● **Reading passage**:
-*-
# FOURSQUARE PROCESSING

# Overview of Dataset Files

This project relies on three main datasets, all of which are described below. These datasets are essential for processing and building a framework for analyzing user interactions with Points of Interest (POIs). Details about the files and their structure can also be found in the accompanying README.

## 1. **dataset_TIST2015_Checkins.txt**
This file contains all user check-ins and provides information about interactions with various venues (POIs). The data is structured into 4 columns:

1. **User ID**: An anonymized identifier for the user.  
2. **Venue ID**: The unique identifier for a venue (Foursquare).  
3. **UTC Time**: The timestamp of the check-in in Coordinated Universal Time (UTC).  
4. **Timezone Offset**: The offset in minutes between the check-in's local time and UTC. This can be used to calculate the local time of the check-in using:  
   \[
   \text{Local Time} = \text{UTC Time} + \text{Timezone Offset}
   \]

---

## 2. **dataset_TIST2015_POIs.txt**
This file contains metadata about the Points of Interest (POIs) and is structured into 5 columns:

1. **Venue ID**: The unique identifier for the venue (Foursquare).  
2. **Latitude**: The latitude coordinate of the venue.  
3. **Longitude**: The longitude coordinate of the venue.  
4. **Venue Category Name**: The name of the category associated with the venue (e.g., "Restaurant", "Museum").  
5. **Country Code**: A two-letter ISO 3166-1 alpha-2 country code indicating the country where the venue is located.  

---

## 3. **dataset_TIST2015_Cities.txt**
This file provides a list of cities and their geographic details. It is structured into 6 columns:

1. **City Name**: The name of the city.
-*-
● **Data excerpts**:
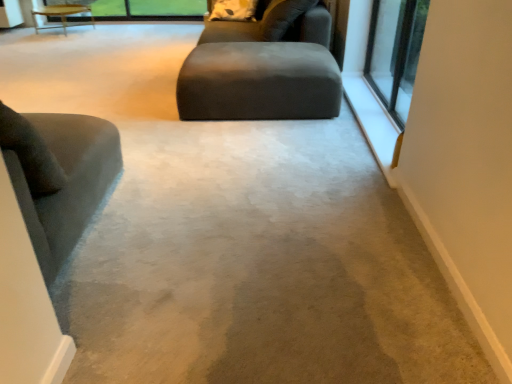
Question: From a real-world perspective, is matte gray ottoman at center over wooden table at upper left?

Choices:
 (A) no
 (B) yes

Answer: (B)

Question: Does matte gray ottoman at center come behind wooden table at upper left?

Choices:
 (A) yes
 (B) no

Answer: (B)

Question: Is matte gray ottoman at center beside wooden table at upper left?

Choices:
 (A) yes
 (B) no

Answer: (B)

Question: Considering the relative sizes of matte gray ottoman at center and wooden table at upper left in the image provided, is matte gray ottoman at center wider than wooden table at upper left?

Choices:
 (A) yes
 (B) no

Answer: (A)

Question: Are matte gray ottoman at center and wooden table at upper left located far from each other?

Choices:
 (A) no
 (B) yes

Answer: (B)

Question: Is velvet gray chair at left wider or thinner than matte gray ottoman at center?

Choices:
 (A) wide
 (B) thin

Answer: (B)

Question: Is velvet gray chair at left bigger or smaller than matte gray ottoman at center?

Choices:
 (A) big
 (B) small

Answer: (A)

Question: Is velvet gray chair at left taller or shorter than matte gray ottoman at center?

Choices:
 (A) tall
 (B) short

Answer: (A)

Question: From a real-world perspective, relative to matte gray ottoman at center, is velvet gray chair at left vertically above or below?

Choices:
 (A) above
 (B) below

Answer: (A)

Question: From the image's perspective, relative to white soft pillow at upper center, is clear glass window at upper right above or below?

Choices:
 (A) above
 (B) below

Answer: (B)

Question: In the image, is clear glass window at upper right positioned in front of or behind white soft pillow at upper center?

Choices:
 (A) front
 (B) behind

Answer: (A)

Question: From their relative heights in the image, would you say clear glass window at upper right is taller or shorter than white soft pillow at upper center?

Choices:
 (A) short
 (B) tall

Answer: (B)

Question: From a real-world perspective, is clear glass window at upper right physically located above or below white soft pillow at upper center?

Choices:
 (A) below
 (B) above

Answer: (A)

Question: Do you think matte gray ottoman at center is within clear glass window at upper right, or outside of it?

Choices:
 (A) outside
 (B) inside

Answer: (A)

Question: From the image's perspective, is matte gray ottoman at center located above or below clear glass window at upper right?

Choices:
 (A) below
 (B) above

Answer: (A)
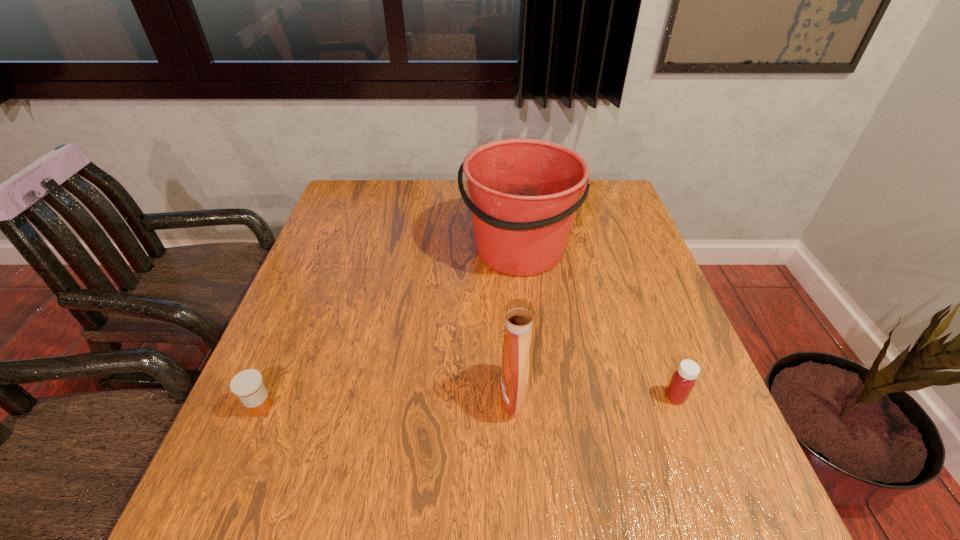
At what (x,y) coordinates should I click in order to perform the action: click on the farthest object. Please return your answer as a coordinate pair (x, y). Looking at the image, I should click on (524, 193).

Find the location of a particular element. detergent is located at coordinates (519, 316).

You are a GUI agent. You are given a task and a screenshot of the screen. Output one action in this format:
    pyautogui.click(x=<x>, y=<y>)
    Task: Click on the right medicine
    This screenshot has width=960, height=540.
    Given the screenshot: What is the action you would take?
    pyautogui.click(x=683, y=380)

Find the location of a particular element. the leftmost object is located at coordinates (247, 385).

The height and width of the screenshot is (540, 960). Find the location of `vacant region located 0.070m on the front of the bucket`. vacant region located 0.070m on the front of the bucket is located at coordinates (523, 307).

This screenshot has width=960, height=540. I want to click on free location located 0.340m on the front-facing side of the detergent, so coord(329,395).

You are a GUI agent. You are given a task and a screenshot of the screen. Output one action in this format:
    pyautogui.click(x=<x>, y=<y>)
    Task: Click on the vacant position located 0.120m on the front-facing side of the detergent
    The width and height of the screenshot is (960, 540).
    Given the screenshot: What is the action you would take?
    pyautogui.click(x=440, y=395)

Locate an element on the screen. The image size is (960, 540). free space located on the front-facing side of the detergent is located at coordinates (340, 395).

You are a GUI agent. You are given a task and a screenshot of the screen. Output one action in this format:
    pyautogui.click(x=<x>, y=<y>)
    Task: Click on the vacant space located on the front of the right medicine
    The image size is (960, 540).
    Given the screenshot: What is the action you would take?
    pyautogui.click(x=700, y=461)

Locate an element on the screen. This screenshot has height=540, width=960. free region located 0.070m on the label of the leftmost object is located at coordinates point(241,455).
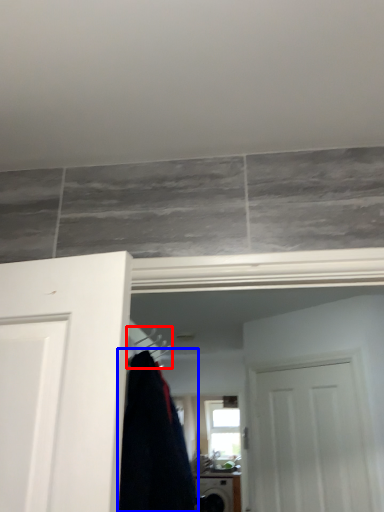
Question: Which of the following is the closest to the observer, hanger (highlighted by a red box) or clothing (highlighted by a blue box)?

Choices:
 (A) hanger
 (B) clothing

Answer: (B)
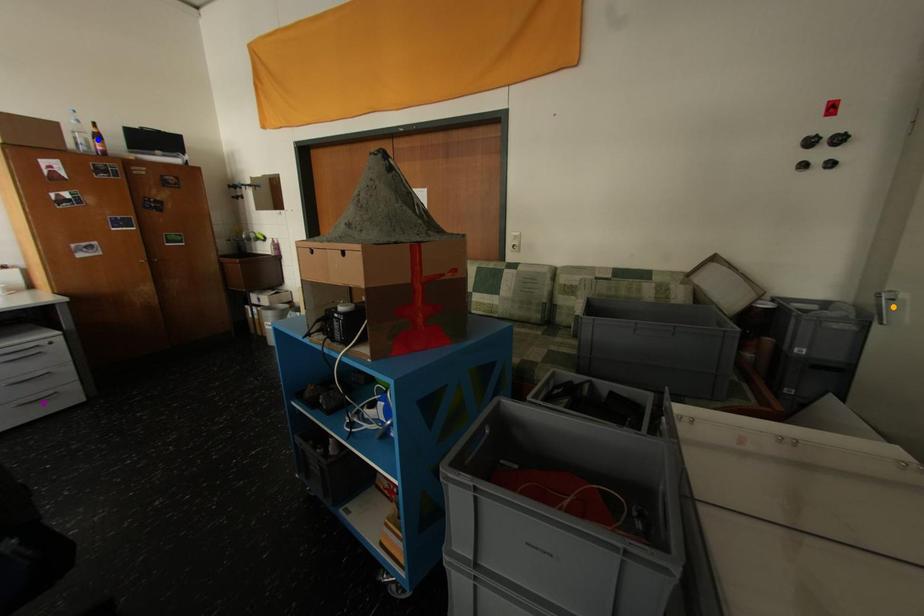
Consider the image. Order these from farthest to nearest:
A) purple point
B) blue point
C) orange point

blue point
purple point
orange point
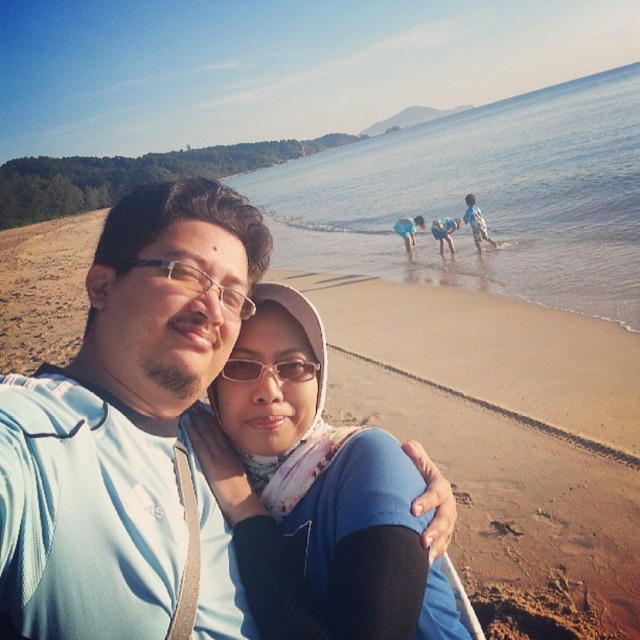
Does blue water at center have a smaller size compared to transparent plastic glasses at center?

No.

Locate an element on the screen. Image resolution: width=640 pixels, height=640 pixels. blue water at center is located at coordinates (481, 198).

Which is in front, point (467, 152) or point (250, 364)?

Point (250, 364)

You are a GUI agent. You are given a task and a screenshot of the screen. Output one action in this format:
    pyautogui.click(x=<x>, y=<y>)
    Task: Click on the blue water at center
    
    Given the screenshot: What is the action you would take?
    pyautogui.click(x=481, y=198)

Can you confirm if matte blue scarf at center is taller than matte black glasses at center?

Indeed, matte blue scarf at center has a greater height compared to matte black glasses at center.

Which of these two, matte blue scarf at center or matte black glasses at center, stands shorter?

matte black glasses at center

Does point (257, 426) lie behind point (189, 268)?

Yes, it is.

Find the location of `matte blue scarf at center`. matte blue scarf at center is located at coordinates (317, 499).

The height and width of the screenshot is (640, 640). I want to click on matte blue shirt at center, so click(122, 417).

Is point (83, 416) positioned in front of point (284, 362)?

Yes.

Which is behind, point (125, 396) or point (292, 368)?

The point (292, 368) is behind.

At what (x,y) coordinates should I click in order to perform the action: click on matte blue shirt at center. Please return your answer as a coordinate pair (x, y). The height and width of the screenshot is (640, 640). Looking at the image, I should click on (122, 417).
-*-
● **Exercise tasks**:
A) Translate this sentence from the Foursquare dataset page into Spanish: "This file provides a list of cities and their geographic details."
B) Repeat the part of the Foursquare dataset page from "# Overview of" to "Universal Time (UTC)." word for word.

● **Solutions below**:
A) Este archivo ofrece una lista de ciudades y sus datos geográficos.

B)
# Overview of Dataset Files

This project relies on three main datasets, all of which are described below. These datasets are essential for processing and building a framework for analyzing user interactions with Points of Interest (POIs). Details about the files and their structure can also be found in the accompanying README.

## 1. **dataset_TIST2015_Checkins.txt**
This file contains all user check-ins and provides information about interactions with various venues (POIs). The data is structured into 4 columns:

1. **User ID**: An anonymized identifier for the user.  
2. **Venue ID**: The unique identifier for a venue (Foursquare).  
3. **UTC Time**: The timestamp of the check-in in Coordinated Universal Time (UTC).